Book Review – Biography: Say Nothing: A True Story of Murder and Memory in Northern Ireland by Patrick Radden Keefe


From award-winning New Yorker staff writer Patrick Radden Keefe, a stunning, intricate narrative about a notorious killing in Northern Ireland and its devastating repercussions.

Accolades for this amazing book:

One of the New York Times 10 Best Books of the Year
Best Nonfiction Book Of The Year – TIME Magazine
One Of The Best 10 Books Of The Year – Washington Post
New York Times Bestseller
National Book Critics Circle Award Finalist
Winner of the Orwell Prize
Longlisted for the National Book Award

Purchase your copy here.

Back Cover Copy of Say Nothing:

In December 1972, Jean McConville, a thirty-eight-year-old mother of ten, was dragged from her Belfast home by masked intruders, her children clinging to her legs. They never saw her again. Her abduction was one of the most notorious episodes of the vicious conflict known as The Troubles. Everyone in the neighborhood knew the I.R.A. was responsible. But in a climate of fear and paranoia, no one would speak of it. In 2003, five years after an accord brought an uneasy peace to Northern Ireland, a set of human bones was discovered on a beach. McConville’s children knew it was their mother when they were told a blue safety pin was attached to the dress–with so many kids, she had always kept it handy for diapers or ripped clothes.

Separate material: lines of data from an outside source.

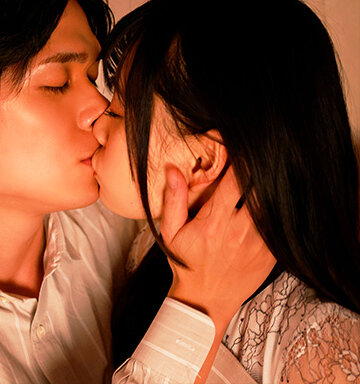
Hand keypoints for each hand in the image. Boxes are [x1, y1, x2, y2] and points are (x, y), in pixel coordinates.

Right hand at [158, 166, 275, 326]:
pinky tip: (270, 202)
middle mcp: (240, 231)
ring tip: (266, 177)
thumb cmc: (186, 264)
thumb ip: (173, 200)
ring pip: (273, 205)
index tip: (240, 149)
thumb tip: (173, 170)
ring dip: (270, 189)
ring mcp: (259, 243)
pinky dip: (277, 210)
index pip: (235, 180)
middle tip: (257, 160)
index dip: (241, 160)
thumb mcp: (170, 233)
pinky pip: (280, 224)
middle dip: (259, 172)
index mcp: (214, 222)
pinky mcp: (271, 253)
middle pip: (260, 189)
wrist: (206, 301)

Patrick Radden Keefe’s mesmerizing book on the bitter conflict in Northern Ireland and its aftermath uses the McConville case as a starting point for the tale of a society wracked by a violent guerrilla war, a war whose consequences have never been reckoned with. The brutal violence seared not only people like the McConville children, but also I.R.A. members embittered by a peace that fell far short of the goal of a united Ireland, and left them wondering whether the killings they committed were not justified acts of war, but simple murders. From radical and impetuous I.R.A. terrorists such as Dolours Price, who, when she was barely out of her teens, was already planting bombs in London and targeting informers for execution, to the ferocious I.R.A. mastermind known as The Dark, to the spy games and dirty schemes of the British Army, to Gerry Adams, who negotiated the peace but betrayed his hardcore comrades by denying his I.R.A. past–Say Nothing conjures a world of passion, betrayal, vengeance, and anguish.

About Patrick Radden Keefe:

Patrick Radden Keefe is an award-winning staff writer at The New Yorker magazine and the author of Say Nothing: A True Story of Murder and Memory in Northern Ireland, as well as two previous critically acclaimed books, The Snakehead, and Chatter. He is the recipient of the 2014 National Magazine Award for Feature Writing, was a finalist for the National Magazine Award for Reporting in 2015 and 2016, and also received a Guggenheim Fellowship. He grew up in Boston and now lives in New York.